Татьяна Марковна была с ней ласкова, а Марья Егоровна Викентьева бросила на нее, среди разговора, два-три загадочных взгляда, как будто допрашиваясь: что с ней? отчего эта боль без болезни? что это она не пришла вчера к обеду, а появилась на минуту и потом ушла, а за ней пошел Тушин, и они ходили целый час в сумерки?.. И так далее.
Но хитрая и умная барыня не дала никакого другого хода этим вопросам, и они выглянули у ней только из глаз, и на минуту. Вера, однако, прочла их, хотя та переменила взгляд сомнения на взгляд участия. Прочла и Татьяна Марковна.
Вера была равнодушна к этим вопросам, а Татьяна Марковна нет. Она вдруг поникла головой и стала смотреть в пол.
«И другие допрашиваются, а я не знаю! А она родилась при мне, она — мое дитя!» — думала она с печалью.
Вера была бледна, лицо у ней как камень: ничего не прочтешь на нем. Жизнь точно замерзла, хотя она и говорит с Марьей Егоровной обо всем, и с Марфинькой, и с Викентьевым. Она заботливо спросила у сестры, запаслась ли она теплой обувью, советовала надеть плотное шерстяное платье, предложила свой плед и просила, при переправе чрез Волгу, сидеть в карете, чтоб не продуло.

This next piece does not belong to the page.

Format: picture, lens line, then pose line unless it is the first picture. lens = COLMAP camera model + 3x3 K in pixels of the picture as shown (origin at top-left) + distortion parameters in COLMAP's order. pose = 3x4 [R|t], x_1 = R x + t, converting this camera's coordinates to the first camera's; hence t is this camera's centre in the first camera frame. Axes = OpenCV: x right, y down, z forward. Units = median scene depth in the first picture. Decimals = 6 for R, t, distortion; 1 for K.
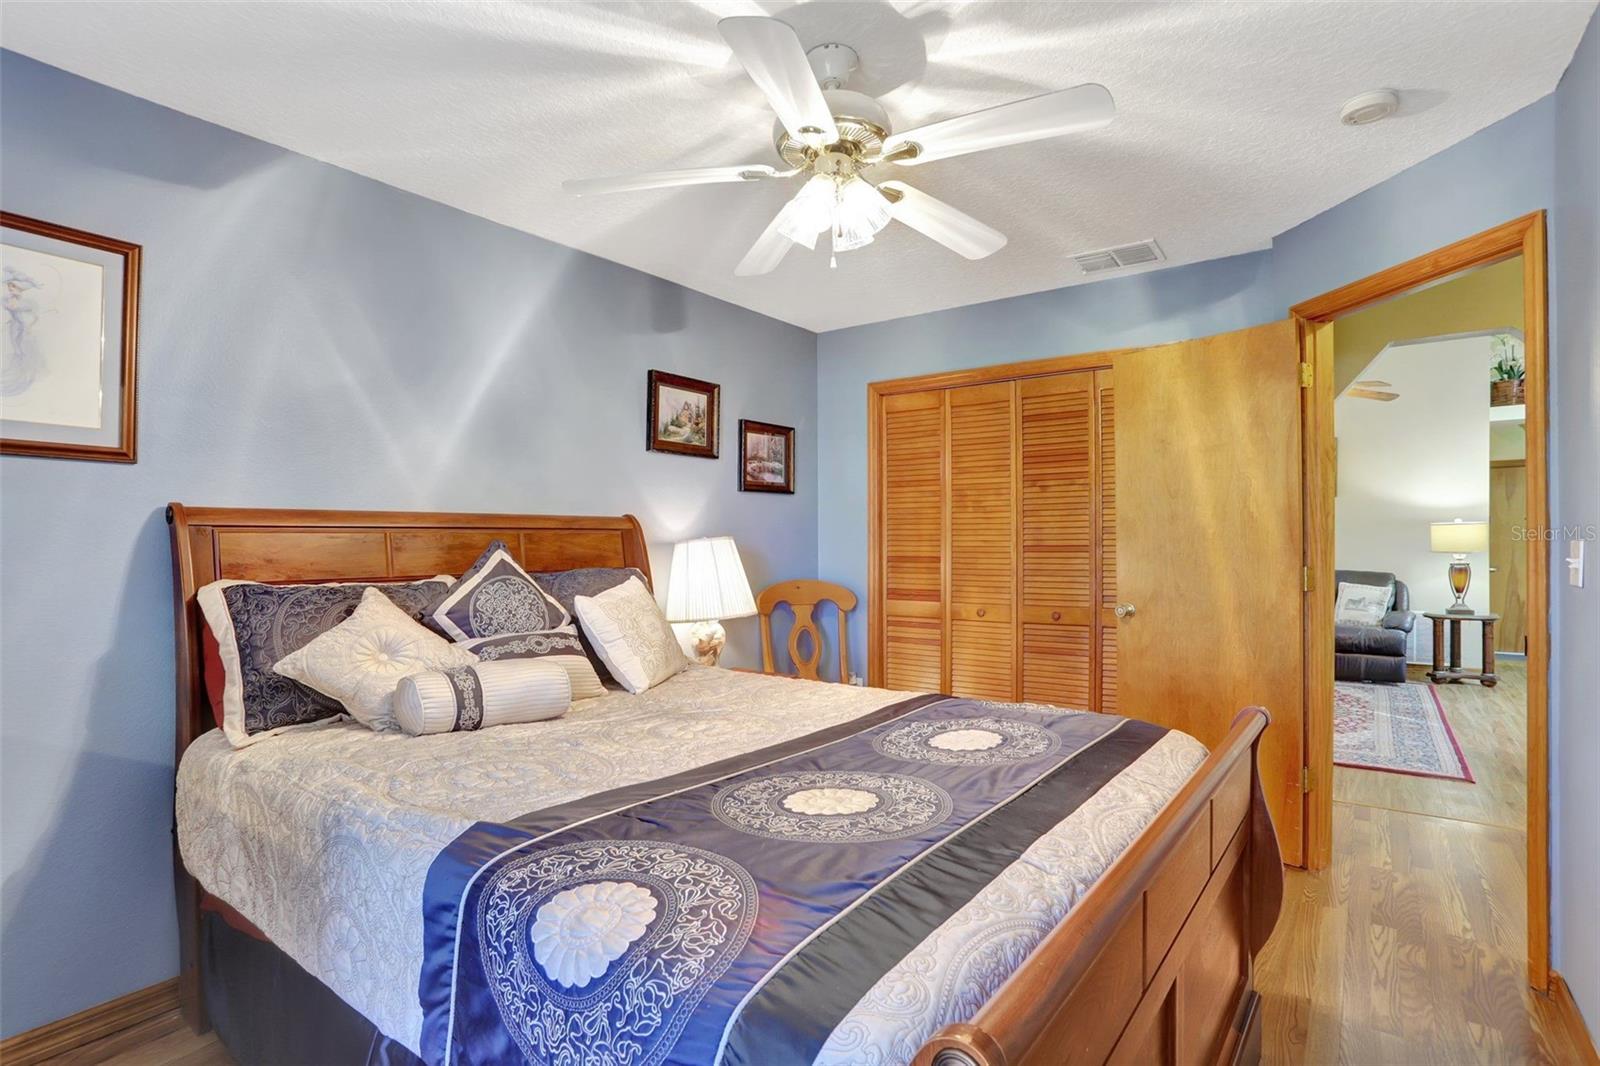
lens RADIAL K [[790.6, 0, 782.8], [0, 790.6, 545.1], [0, 0, 1]] dist [-0.057191, 0.022936]
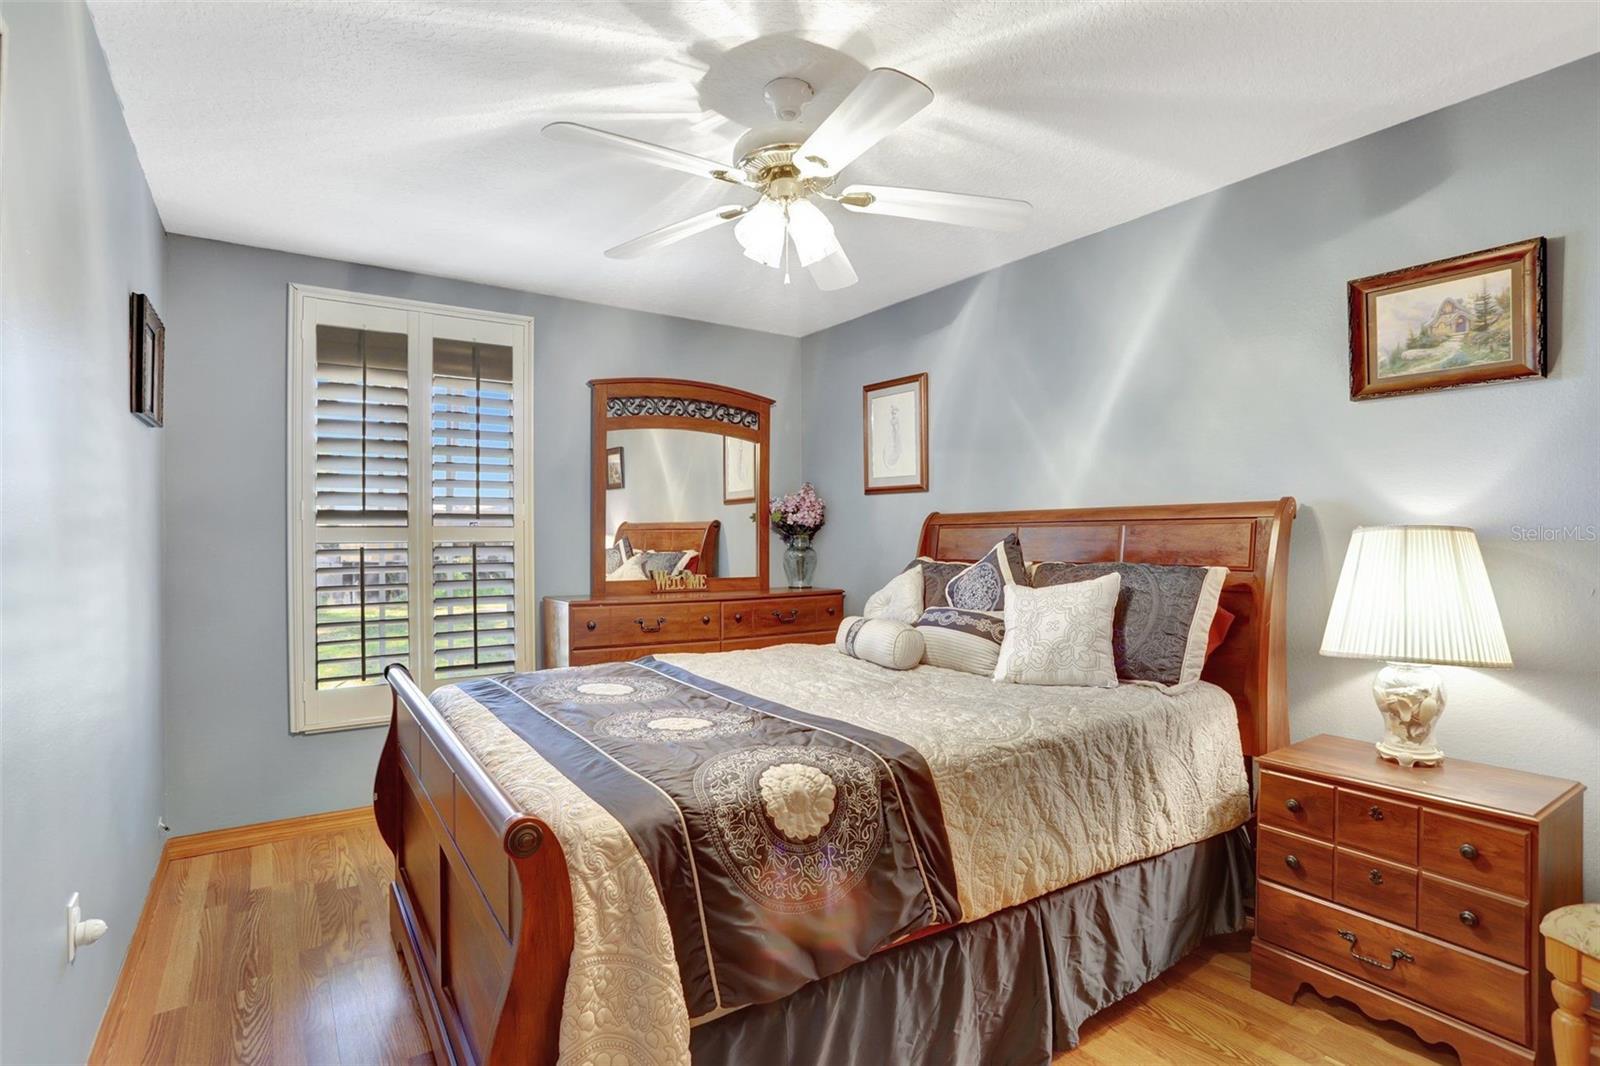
lens RADIAL K [[790.6, 0, 794.2], [0, 790.6, 536.7], [0, 0, 1]] dist [-0.057191, 0.022936]
pose [[-0.305677, 0.003125, -0.952130, 0.691954], [-0.002412, 0.999989, 0.004056, -0.004306], [0.952132, 0.003536, -0.305666, 0.843412]]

Райский, воротясь с прогулки, пришел к завтраку тоже с каким-то странным, решительным лицом, как будто у человека впереди было сражение или другое важное, роковое событие и он приготовлялся к нему. Что-то обработалось, выяснилось или определилось в нем. Вчерашней тучи не было. Он так же покойно глядел на Веру, как на прочих, не избегал взглядов и Татьяны Марковны, и этим поставил ее опять в недоумение.

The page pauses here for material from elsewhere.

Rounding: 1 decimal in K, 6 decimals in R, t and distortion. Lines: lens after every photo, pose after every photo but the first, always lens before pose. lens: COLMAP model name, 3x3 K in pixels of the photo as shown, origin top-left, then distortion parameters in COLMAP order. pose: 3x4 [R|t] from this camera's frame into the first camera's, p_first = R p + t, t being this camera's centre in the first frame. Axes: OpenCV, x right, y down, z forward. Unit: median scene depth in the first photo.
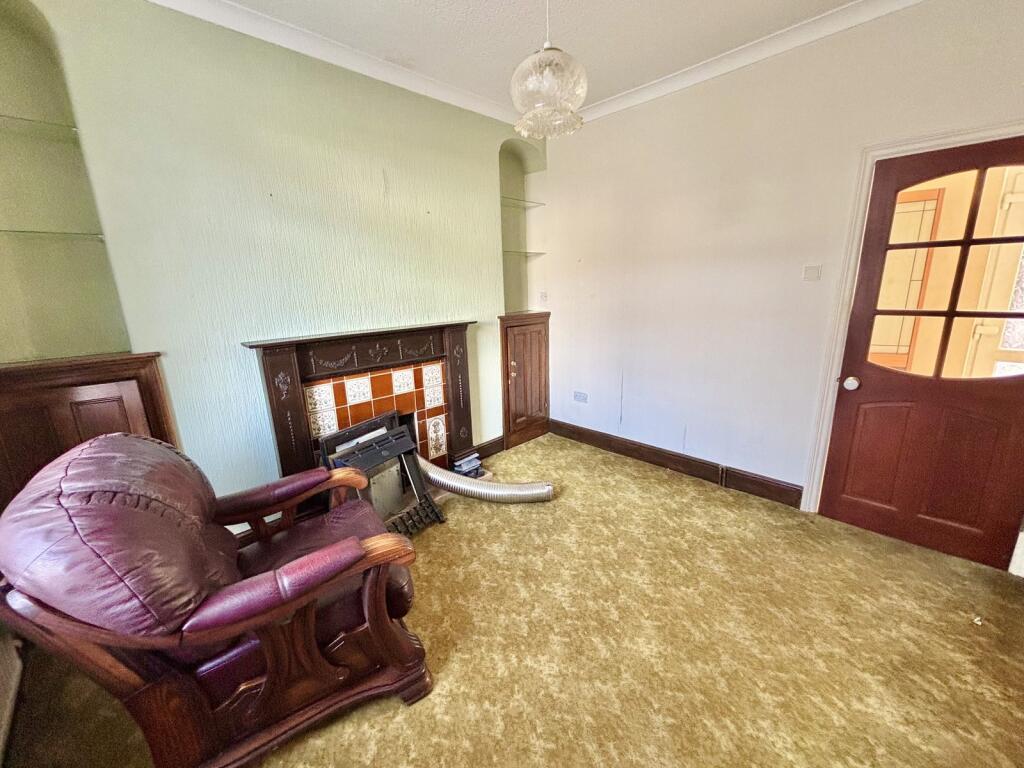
lens RADIAL K [[411.9, 0, 506.4], [0, 411.9, 389.7], [0, 0, 1]] dist [-0.000623, -0.000381]
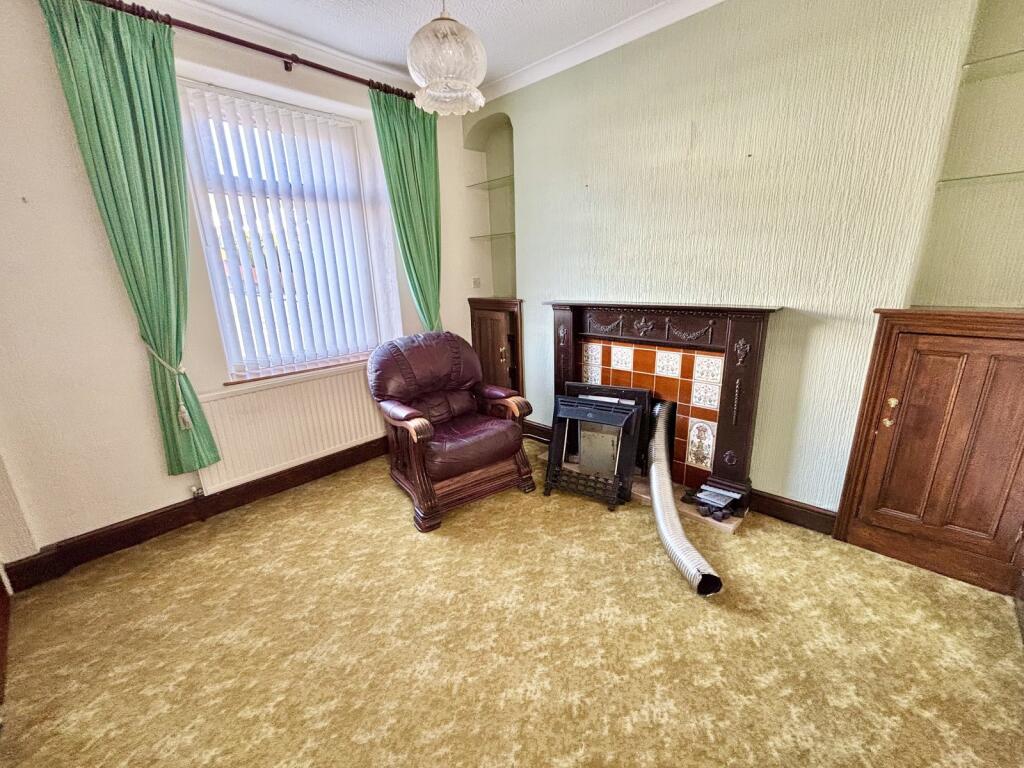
lens RADIAL K [[411.9, 0, 506.1], [0, 411.9, 380.8], [0, 0, 1]] dist [-0.000623, -0.000381]
pose [[0.026687, 0.281437, -0.959209, 0.612260], [-0.221137, 0.937439, 0.268897, -0.148362], [0.974878, 0.204940, 0.087253, 0.569598]]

«У этого что-то новое: смотрит не по-вчерашнему, говорит другое, нежели что говорил вчера, наперекор себе. Господи, что за омут у них!» — думала она.
Райский обещал Викентьевым приехать к ним дня на два и очень был внимателен к предложениям жениха поохотиться, половить рыбу.
Наконец гости собрались. Татьяна Марковна и Райский поехали проводить их до берега. Вера простилась с Марфинькой и осталась дома.
Тесен был мир, в котором и прежде вращалась жизнь Веры, а теперь сделался еще теснее. Исключительная, глубокая натура ее долго довольствовалась тем запасом наблюдений, небольших опытов, которые она добывала около себя. Несколько человек заменяли ей толпу: то, что другой соберет со многих встреч, в многие годы и во многих местах, — давалось ей в двух-трех уголках, по ту и другую сторону Волги, с пяти-шести лиц, представлявших для нее весь людской мир, и в промежуток нескольких лет, с тех пор как понятия у ней созрели и сложились в более или менее определенный взгляд. Инстинкт и собственная воля писали ей законы ее пока девической жизни, а сердце чутко указывало на тех, кому она могла безошибочно дать некоторые симпатии.
И она давала их осторожно, не тратила, как Марфинька, на всех. Из посторонних только жена священника была чем-то вроде ее наперсницы, да Тушина она открыто признавала и называла своим другом, — больше никого.
Она не теряла из вида путеводной нити жизни, и из мелких явлений, из немудреных личностей, толпившихся около нее, делала немелкие выводы, практиковала силу своей воли над окружавшею ее застарелостью, деспотизмом, грубостью нравов.
Она, по этой простой канве, умела чертить широкий, смелый узор более сложной жизни, других требований, идей, чувств, которых не знала, но угадывала, читая за строками простой жизни другие строки, которых жаждал ее ум и требовала натура.
Она смотрела вокруг себя и видела — не то, что есть, а то, что должно быть, что ей хотелось, чтоб было, и так как этого не было, то она брала из простой жизни около себя только одно живое, верное, созидая образ, противоположный тому, за немногими исключениями, что было около.
В область мысли, знания она вступила так же недоверчивым и осторожным шагом, как была осторожна и скупа в симпатиях. Читала она книги в библиотеке старого дома, сначала от скуки, без выбора и системы, доставая с полки, что попадется, потом из любопытства, наконец, некоторые с увлечением.